To make it work, you need a "compression corridor." You need a clear line of sight that spans at least 100 yards of depth. Think about a long forest trail or a coastal cliffside. That’s where the magic happens.

Actionable Steps for Your Next Outing

Stop looking for the bird first. That sounds counterintuitive, I know. But if you want a specific perspective, you have to find the "stage" first. Find a background that has scale—a distant barn, a mountain range, or even a specific cloud formation.

Once you have your stage, figure out where the buntings are moving. Are they hitting a specific patch of thistle? Are they flying from a nesting site to a water source?

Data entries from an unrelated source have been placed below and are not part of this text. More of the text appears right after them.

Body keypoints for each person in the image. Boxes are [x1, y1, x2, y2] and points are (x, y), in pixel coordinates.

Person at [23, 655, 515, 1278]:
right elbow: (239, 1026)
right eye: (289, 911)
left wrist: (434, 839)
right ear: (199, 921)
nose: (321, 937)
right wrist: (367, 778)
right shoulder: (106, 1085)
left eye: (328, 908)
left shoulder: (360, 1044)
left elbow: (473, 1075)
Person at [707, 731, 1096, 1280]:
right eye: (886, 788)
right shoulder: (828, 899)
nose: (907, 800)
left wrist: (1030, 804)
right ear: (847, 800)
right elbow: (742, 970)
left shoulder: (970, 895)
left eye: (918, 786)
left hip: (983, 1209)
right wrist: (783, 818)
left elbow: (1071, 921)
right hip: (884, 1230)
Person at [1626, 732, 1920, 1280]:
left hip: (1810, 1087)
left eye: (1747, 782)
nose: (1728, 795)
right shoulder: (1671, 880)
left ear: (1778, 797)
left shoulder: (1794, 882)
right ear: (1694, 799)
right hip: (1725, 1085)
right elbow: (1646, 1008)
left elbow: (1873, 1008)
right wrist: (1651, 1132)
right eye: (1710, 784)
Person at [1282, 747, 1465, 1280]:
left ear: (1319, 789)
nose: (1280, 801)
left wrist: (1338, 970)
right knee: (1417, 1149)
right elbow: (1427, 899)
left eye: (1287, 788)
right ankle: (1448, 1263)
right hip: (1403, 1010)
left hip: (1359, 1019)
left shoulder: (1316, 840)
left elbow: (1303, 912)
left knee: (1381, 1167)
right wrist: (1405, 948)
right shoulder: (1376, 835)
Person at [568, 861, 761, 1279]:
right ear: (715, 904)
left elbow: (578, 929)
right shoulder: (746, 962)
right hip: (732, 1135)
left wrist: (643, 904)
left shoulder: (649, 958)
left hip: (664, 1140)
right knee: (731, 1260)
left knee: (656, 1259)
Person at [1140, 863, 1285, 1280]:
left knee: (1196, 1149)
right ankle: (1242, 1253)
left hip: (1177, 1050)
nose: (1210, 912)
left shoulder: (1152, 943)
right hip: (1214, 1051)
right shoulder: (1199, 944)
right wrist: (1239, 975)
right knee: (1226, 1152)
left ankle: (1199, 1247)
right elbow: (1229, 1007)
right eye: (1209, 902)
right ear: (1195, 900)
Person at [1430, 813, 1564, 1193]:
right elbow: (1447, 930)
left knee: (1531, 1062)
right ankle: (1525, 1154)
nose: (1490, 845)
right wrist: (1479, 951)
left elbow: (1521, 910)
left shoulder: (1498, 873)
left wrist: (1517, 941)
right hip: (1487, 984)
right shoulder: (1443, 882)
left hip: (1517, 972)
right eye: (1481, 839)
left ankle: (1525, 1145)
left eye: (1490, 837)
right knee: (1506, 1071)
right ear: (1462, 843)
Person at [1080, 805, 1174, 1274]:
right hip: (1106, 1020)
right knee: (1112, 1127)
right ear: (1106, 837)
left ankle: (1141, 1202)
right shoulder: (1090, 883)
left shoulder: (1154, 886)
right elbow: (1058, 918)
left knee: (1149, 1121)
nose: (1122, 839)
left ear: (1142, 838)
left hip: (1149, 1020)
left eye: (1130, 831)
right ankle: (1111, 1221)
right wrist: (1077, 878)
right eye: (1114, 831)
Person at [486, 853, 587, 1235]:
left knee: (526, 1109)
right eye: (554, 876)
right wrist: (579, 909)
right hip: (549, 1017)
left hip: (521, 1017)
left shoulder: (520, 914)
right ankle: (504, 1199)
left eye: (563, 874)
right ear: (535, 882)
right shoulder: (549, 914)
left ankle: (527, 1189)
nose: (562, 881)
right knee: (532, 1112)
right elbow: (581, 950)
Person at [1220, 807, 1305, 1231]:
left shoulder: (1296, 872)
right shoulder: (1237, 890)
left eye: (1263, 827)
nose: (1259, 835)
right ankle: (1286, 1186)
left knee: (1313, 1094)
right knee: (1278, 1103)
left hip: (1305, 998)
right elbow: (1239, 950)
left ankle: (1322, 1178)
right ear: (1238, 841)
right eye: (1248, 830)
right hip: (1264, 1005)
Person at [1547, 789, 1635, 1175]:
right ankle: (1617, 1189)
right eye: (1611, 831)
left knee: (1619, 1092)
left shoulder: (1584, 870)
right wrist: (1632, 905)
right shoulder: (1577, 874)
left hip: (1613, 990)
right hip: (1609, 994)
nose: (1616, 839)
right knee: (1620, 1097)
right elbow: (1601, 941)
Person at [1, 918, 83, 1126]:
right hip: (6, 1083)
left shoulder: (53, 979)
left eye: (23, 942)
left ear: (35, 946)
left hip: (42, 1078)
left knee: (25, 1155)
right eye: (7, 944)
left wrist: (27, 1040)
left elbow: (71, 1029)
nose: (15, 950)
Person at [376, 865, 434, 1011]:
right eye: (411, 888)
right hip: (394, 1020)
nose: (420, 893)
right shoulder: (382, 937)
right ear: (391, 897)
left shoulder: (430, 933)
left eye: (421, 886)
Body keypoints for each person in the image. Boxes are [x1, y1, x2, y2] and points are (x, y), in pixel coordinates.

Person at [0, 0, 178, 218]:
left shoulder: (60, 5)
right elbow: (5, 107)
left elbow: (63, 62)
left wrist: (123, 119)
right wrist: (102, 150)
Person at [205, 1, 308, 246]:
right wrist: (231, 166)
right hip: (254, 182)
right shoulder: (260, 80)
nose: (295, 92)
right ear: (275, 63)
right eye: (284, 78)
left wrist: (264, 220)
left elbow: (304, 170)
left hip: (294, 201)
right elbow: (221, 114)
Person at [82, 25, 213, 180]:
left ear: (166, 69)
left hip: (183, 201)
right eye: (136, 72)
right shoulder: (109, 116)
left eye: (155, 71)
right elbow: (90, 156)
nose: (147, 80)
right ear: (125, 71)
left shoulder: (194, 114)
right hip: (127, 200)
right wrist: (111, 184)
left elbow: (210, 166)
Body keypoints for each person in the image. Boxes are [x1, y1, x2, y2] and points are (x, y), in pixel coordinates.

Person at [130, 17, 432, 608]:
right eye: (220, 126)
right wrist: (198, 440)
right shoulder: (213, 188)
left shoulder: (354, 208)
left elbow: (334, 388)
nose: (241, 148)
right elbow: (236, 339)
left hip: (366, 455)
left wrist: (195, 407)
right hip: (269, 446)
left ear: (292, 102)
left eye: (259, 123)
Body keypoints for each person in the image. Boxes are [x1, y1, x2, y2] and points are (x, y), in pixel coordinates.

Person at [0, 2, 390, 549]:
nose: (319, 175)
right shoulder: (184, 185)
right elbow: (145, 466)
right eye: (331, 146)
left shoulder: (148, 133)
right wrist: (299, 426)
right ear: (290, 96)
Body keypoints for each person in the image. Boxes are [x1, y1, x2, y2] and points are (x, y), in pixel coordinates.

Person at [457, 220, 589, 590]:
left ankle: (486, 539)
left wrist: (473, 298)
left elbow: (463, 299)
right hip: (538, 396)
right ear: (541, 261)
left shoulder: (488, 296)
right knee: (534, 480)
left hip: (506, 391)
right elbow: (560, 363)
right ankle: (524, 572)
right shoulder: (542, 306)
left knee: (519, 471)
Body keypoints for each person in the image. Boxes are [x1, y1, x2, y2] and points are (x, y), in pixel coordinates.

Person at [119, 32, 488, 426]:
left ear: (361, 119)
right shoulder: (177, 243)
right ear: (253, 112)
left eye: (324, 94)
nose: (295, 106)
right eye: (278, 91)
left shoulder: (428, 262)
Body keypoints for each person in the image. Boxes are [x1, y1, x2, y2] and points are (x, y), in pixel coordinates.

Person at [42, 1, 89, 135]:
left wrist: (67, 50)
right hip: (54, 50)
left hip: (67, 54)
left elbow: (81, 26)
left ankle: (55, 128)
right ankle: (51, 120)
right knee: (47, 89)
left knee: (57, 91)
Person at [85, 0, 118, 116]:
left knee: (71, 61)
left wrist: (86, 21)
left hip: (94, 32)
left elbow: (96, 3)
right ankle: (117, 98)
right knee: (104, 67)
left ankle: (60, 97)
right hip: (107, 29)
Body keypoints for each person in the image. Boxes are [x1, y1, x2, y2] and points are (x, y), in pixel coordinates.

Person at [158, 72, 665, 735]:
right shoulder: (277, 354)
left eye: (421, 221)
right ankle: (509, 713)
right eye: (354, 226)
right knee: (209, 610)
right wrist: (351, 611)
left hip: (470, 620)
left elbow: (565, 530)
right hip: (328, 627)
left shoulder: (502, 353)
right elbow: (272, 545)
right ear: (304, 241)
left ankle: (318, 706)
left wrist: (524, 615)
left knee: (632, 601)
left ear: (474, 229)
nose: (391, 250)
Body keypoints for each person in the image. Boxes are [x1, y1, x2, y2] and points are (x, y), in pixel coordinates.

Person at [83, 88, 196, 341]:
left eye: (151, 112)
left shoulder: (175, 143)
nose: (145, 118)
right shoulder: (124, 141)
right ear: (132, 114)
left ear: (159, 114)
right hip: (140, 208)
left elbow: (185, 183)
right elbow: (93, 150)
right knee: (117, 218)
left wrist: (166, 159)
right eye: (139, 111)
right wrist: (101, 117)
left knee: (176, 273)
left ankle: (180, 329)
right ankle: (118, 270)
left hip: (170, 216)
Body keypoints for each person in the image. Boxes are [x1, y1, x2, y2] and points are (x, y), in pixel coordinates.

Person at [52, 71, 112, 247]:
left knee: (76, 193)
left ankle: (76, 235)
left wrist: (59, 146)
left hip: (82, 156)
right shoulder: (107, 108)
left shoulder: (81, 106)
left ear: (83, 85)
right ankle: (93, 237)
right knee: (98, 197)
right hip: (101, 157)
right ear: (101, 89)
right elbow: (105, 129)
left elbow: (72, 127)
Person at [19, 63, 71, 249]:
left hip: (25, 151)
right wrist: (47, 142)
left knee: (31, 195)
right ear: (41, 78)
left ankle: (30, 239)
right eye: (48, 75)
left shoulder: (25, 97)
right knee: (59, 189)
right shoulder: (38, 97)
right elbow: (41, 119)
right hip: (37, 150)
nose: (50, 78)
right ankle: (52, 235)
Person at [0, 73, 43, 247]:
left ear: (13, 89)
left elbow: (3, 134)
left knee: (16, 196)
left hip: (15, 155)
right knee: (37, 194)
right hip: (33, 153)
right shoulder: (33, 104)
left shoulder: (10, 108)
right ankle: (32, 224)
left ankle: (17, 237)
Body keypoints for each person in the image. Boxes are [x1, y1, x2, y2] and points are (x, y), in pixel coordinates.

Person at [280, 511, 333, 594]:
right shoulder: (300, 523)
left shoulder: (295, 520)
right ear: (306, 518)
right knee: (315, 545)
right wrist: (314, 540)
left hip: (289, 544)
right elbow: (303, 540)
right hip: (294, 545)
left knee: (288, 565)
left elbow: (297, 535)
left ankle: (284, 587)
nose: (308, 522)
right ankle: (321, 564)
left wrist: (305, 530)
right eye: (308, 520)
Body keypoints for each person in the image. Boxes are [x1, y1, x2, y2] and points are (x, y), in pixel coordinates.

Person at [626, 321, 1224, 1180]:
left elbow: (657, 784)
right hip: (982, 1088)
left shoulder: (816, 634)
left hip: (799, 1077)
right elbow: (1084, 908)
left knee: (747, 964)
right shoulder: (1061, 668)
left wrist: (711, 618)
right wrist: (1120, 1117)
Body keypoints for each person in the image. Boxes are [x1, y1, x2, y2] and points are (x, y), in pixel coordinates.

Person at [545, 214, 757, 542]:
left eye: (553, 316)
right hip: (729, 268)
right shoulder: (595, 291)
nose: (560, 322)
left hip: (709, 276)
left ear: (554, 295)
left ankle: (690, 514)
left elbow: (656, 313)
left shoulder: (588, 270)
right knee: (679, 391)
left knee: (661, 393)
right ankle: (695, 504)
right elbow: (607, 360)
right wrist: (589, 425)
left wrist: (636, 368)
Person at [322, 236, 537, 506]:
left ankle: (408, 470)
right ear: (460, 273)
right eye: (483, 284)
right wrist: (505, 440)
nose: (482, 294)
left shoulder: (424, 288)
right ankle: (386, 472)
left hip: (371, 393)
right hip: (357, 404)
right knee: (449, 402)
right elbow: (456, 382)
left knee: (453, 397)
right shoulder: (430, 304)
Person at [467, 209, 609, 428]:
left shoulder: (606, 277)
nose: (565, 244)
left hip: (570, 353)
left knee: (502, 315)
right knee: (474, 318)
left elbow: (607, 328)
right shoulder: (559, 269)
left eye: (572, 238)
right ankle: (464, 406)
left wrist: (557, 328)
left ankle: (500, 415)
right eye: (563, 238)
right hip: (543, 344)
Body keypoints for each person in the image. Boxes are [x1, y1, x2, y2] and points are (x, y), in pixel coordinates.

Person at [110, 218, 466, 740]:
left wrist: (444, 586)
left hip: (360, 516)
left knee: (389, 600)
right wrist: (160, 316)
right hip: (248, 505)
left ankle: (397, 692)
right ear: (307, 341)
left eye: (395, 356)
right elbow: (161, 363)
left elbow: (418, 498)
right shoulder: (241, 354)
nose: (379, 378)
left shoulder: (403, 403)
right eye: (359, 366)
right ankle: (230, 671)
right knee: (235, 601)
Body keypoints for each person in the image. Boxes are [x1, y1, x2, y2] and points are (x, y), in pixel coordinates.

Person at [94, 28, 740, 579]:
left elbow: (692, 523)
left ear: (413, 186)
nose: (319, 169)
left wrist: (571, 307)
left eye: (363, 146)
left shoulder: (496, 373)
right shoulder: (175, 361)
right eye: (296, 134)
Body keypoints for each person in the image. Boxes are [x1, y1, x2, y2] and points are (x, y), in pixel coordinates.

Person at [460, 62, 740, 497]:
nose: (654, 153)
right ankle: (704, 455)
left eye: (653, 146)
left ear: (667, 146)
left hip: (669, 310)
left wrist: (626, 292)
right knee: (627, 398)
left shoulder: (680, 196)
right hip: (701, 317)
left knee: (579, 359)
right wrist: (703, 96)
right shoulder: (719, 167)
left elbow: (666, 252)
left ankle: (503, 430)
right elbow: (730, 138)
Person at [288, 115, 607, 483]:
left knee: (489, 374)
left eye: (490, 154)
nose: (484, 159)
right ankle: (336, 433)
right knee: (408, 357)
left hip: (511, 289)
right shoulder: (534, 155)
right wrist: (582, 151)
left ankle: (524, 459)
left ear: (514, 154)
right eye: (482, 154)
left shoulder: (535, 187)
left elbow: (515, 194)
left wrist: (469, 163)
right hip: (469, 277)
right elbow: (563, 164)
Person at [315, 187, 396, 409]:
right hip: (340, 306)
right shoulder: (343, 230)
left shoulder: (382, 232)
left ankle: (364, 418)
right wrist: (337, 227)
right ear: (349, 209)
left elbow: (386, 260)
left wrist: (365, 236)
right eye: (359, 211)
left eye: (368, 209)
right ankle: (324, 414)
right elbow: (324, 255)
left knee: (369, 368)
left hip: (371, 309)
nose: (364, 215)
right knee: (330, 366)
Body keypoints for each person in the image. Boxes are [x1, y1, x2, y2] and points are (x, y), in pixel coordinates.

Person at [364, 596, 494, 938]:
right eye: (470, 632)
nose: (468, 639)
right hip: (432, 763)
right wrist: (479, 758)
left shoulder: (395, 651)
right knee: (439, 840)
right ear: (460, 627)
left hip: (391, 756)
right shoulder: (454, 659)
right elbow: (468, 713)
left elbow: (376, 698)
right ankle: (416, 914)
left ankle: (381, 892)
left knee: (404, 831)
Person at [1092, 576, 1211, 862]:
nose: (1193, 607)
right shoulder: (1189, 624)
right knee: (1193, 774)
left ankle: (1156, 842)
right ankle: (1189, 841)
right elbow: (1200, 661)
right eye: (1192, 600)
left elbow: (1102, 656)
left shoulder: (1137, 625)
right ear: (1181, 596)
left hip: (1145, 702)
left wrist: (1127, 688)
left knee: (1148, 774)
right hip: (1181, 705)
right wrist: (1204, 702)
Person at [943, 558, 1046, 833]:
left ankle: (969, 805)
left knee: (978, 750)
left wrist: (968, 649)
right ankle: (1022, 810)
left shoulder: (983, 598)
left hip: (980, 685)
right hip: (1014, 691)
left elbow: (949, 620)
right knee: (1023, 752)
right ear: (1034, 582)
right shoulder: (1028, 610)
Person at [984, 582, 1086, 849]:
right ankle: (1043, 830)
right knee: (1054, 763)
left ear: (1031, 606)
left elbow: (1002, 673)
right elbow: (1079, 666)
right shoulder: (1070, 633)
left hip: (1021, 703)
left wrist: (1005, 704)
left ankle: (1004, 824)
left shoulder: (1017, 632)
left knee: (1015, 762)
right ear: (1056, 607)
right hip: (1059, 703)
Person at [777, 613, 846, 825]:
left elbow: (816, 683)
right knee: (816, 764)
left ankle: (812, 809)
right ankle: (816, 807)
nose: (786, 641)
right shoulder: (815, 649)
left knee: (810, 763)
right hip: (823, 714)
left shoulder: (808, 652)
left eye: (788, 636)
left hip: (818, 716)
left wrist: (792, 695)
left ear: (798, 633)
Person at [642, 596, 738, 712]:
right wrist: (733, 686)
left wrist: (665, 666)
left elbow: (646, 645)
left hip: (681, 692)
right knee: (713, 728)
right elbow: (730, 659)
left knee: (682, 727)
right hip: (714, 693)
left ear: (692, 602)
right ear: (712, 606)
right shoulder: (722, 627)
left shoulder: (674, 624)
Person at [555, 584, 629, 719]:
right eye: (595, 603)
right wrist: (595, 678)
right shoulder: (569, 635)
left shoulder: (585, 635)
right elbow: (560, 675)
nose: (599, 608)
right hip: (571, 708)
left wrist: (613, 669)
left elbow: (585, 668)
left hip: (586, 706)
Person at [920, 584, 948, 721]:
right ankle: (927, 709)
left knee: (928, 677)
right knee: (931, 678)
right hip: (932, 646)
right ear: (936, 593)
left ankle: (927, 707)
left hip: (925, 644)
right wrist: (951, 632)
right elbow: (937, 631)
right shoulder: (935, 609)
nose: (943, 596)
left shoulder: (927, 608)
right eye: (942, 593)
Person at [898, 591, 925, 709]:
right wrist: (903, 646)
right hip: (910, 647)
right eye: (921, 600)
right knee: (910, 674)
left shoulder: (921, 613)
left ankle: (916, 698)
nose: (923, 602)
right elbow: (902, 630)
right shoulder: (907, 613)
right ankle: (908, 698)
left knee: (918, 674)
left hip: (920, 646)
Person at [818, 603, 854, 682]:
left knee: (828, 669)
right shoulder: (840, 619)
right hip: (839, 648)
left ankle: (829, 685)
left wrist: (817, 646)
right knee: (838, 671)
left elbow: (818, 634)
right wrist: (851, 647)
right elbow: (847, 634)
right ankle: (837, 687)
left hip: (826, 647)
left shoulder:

  1. Set your aperture to f/8. You need that extra bit of depth.
  2. Find your "anchor" object. This is the thing that provides the scale (the "forced" part of the perspective).
  3. Wait. Honestly, just wait.
  4. Burst mode is your friend. Since you’re dealing with high-speed flight and tricky alignments, you might take 500 shots to get one where the bird’s wing isn't overlapping the background awkwardly.

Don't over-edit the result. One of the tell-tale signs of a fake forced perspective shot is when the lighting on the bird doesn't match the lighting on the background. If the bunting is backlit but the mountain behind it is front-lit, the human brain knows something is "off." It looks like a bad green-screen job from a 1970s sci-fi movie.

Check your histograms. Ensure the shadows on the bird are consistent with the shadows in the landscape. If you do that, you’ll have an image that stops people in their tracks because it looks like a glitch in the matrix—but it’s just good physics.

Go out to a local nature preserve this weekend. Look for the "layers" in the landscape before you even take the lens cap off. Once you start seeing the world in layers of depth rather than just "subject and background," your photography changes forever. You stop taking pictures of birds and start taking pictures of the space they inhabit. That's the real secret to mastering forced perspective.